Although the State Board of Education had approved Promise Academy for a five-year term, it also gave Promise a deadline of September 30, 2019 to have a school up and running. On October 1, the state board officially terminated Promise Academy’s charter authorization.

In addition to the disputes over facilities and litigation that made Promise Academy particularly troublesome for SJUSD, studies have shown that charter schools in general reduce funding for public school districts–a major reason why districts could benefit from having more authority over which charters are approved to open.

According to charter school critic Jeff Bryant, director of the Education Opportunity Network, charters are funded on the premise of portability. “In a charter school district that includes choice charters, each student is assigned a per-pupil cost. And when a student goes from one school to the other, that cost travels with him or her in terms of becoming the revenue that that school is going to get,” Bryant told Capital & Main. Bryant says that when public schools lose too many individual students, the funding pool shrinks and the system becomes less robust, forcing districts to cut nonessential services.
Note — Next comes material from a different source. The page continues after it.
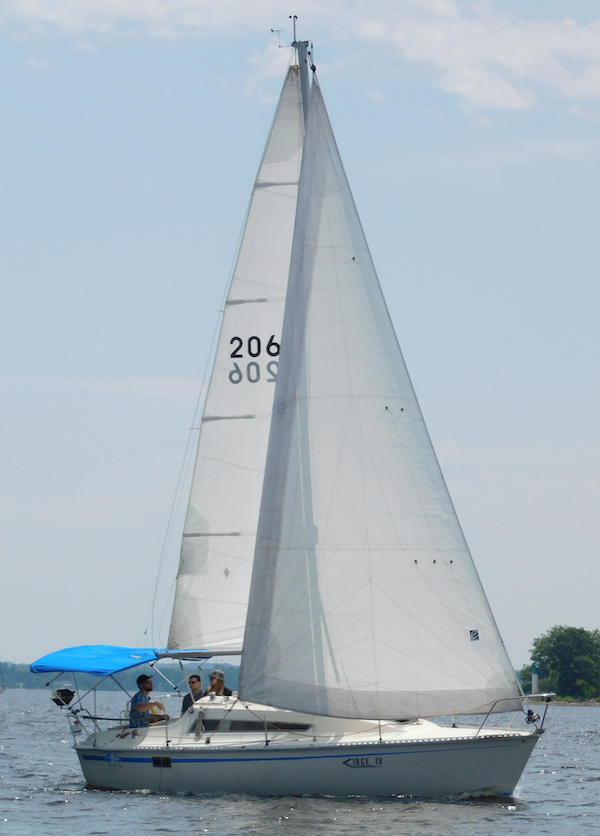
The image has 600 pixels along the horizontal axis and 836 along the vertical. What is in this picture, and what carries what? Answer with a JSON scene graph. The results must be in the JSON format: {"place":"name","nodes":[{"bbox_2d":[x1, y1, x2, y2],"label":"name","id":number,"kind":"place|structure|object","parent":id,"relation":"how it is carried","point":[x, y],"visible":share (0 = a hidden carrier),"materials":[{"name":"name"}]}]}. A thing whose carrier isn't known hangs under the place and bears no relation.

According to a 2018 study called “Breaking Point: The Cost of Charter Schools for Public School Districts,” charter schools caused the Oakland Unified School District a “net fiscal shortfall of $57.3 million” for the 2016-2017 school year.

With newly passed California legislation, school districts may soon exercise more power to veto new charter schools. Assembly Bill 1505, which was signed into law by Governor Newsom last week, makes several changes to laws around charter schools, including moving to increase the power of local authorities when determining whether new charters should be allowed to open. While the bill also reduces the frequency with which high performing charters need to apply for renewal, public school advocates are optimistic. “I think there are some elements that help local jurisdictions manage and navigate, and have a little bit more ability to monitor the charter schools that are operating within their jurisdiction. I think that’s a really positive potential development,” said Spielberg.

One thing that AB 1505 also does is help secure a longterm future for charter schools in California’s educational landscape, which means that charters and public schools will have to continue to coexist. According to Bryant, “Charters were originally conceived to be laboratories to try out new ideas that could then be incorporated into the district schools.” Today, the function of charter schools is couched in terms of parental choice. However, Bryant says, “This isn’t about what each parent should do. This is about the best public policy for all children.”